The Butcher and the Lawyer
A lawyer's dog, running about unleashed, beelines for a
butcher shop and steals a roast. The butcher goes to the lawyer's office and
asks, "If a dog running unleashed steals a piece of meat from my store, do
I have a right to demand payment for the meat from the dog's owner?" The
lawyer answers, "Absolutely." "Then you owe me $12.50. Your dog
was loose and stole a roast from me today." The lawyer, without a word,
writes the butcher a check for $12.50. A few days later the butcher receives a
letter from the lawyer: "$45 due for consultation".
Gray Hairs
One day, a little
girl was sitting and watching her mother do the dishes at the kitchen sink. She
suddenly noticed that her mother had several strands of white hair sticking out
in contrast to her brunette hair. She looked at her mother and inquisitively
asked, "Why are some of your hairs white, Mom?" Her mother replied
"Well, every time that you do something wrong and make me cry or unhappy,
one of my hairs turns white." The little girl thought about this
revelation for a while and then asked, "Mom, how come all of grandma's
hairs are white?"
Three Rooms in Hell
A man dies and goes to Hell. The Devil meets him at the
gates and says "There are three rooms here. You can choose which one you
want to spend eternity in". The Devil takes him to the first room where
there are people hanging from the walls by their wrists and obviously in agony.
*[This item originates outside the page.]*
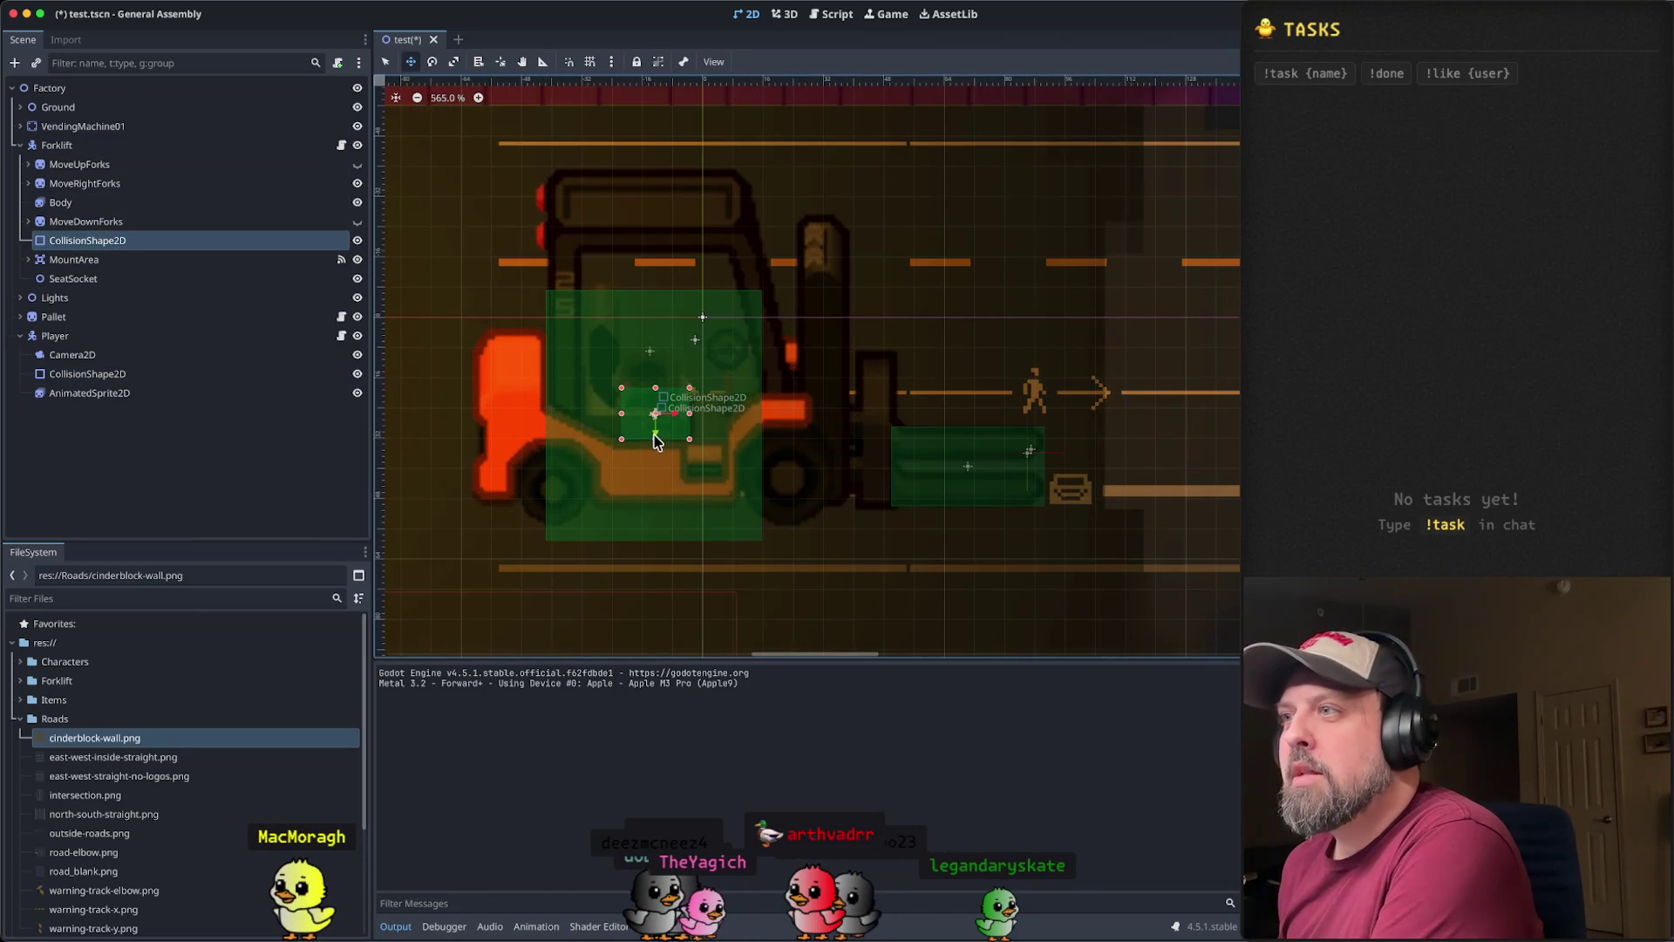
pyautogui.moveTo(655, 441); pyautogui.dragTo(657, 504)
The Devil takes him to the second room where the people are being whipped with
metal chains. The Devil then opens the third door, and the man looks inside and
sees many people sitting around, up to their waists in garbage, drinking cups
of tea. The man decides instantly which room he is going to spend eternity in
and chooses the last room. He goes into the third room, picks up his cup of tea
and the Devil walks back in saying "Ok, guys, tea break's over, back on
your heads!"
A Science Lecture
A famous scientist
was on his way to a lecture in yet another university when his chauffeur
offered an idea. "Hey, boss, I've heard your speech so many times I bet I
could deliver it and give you the night off." "Sounds great,"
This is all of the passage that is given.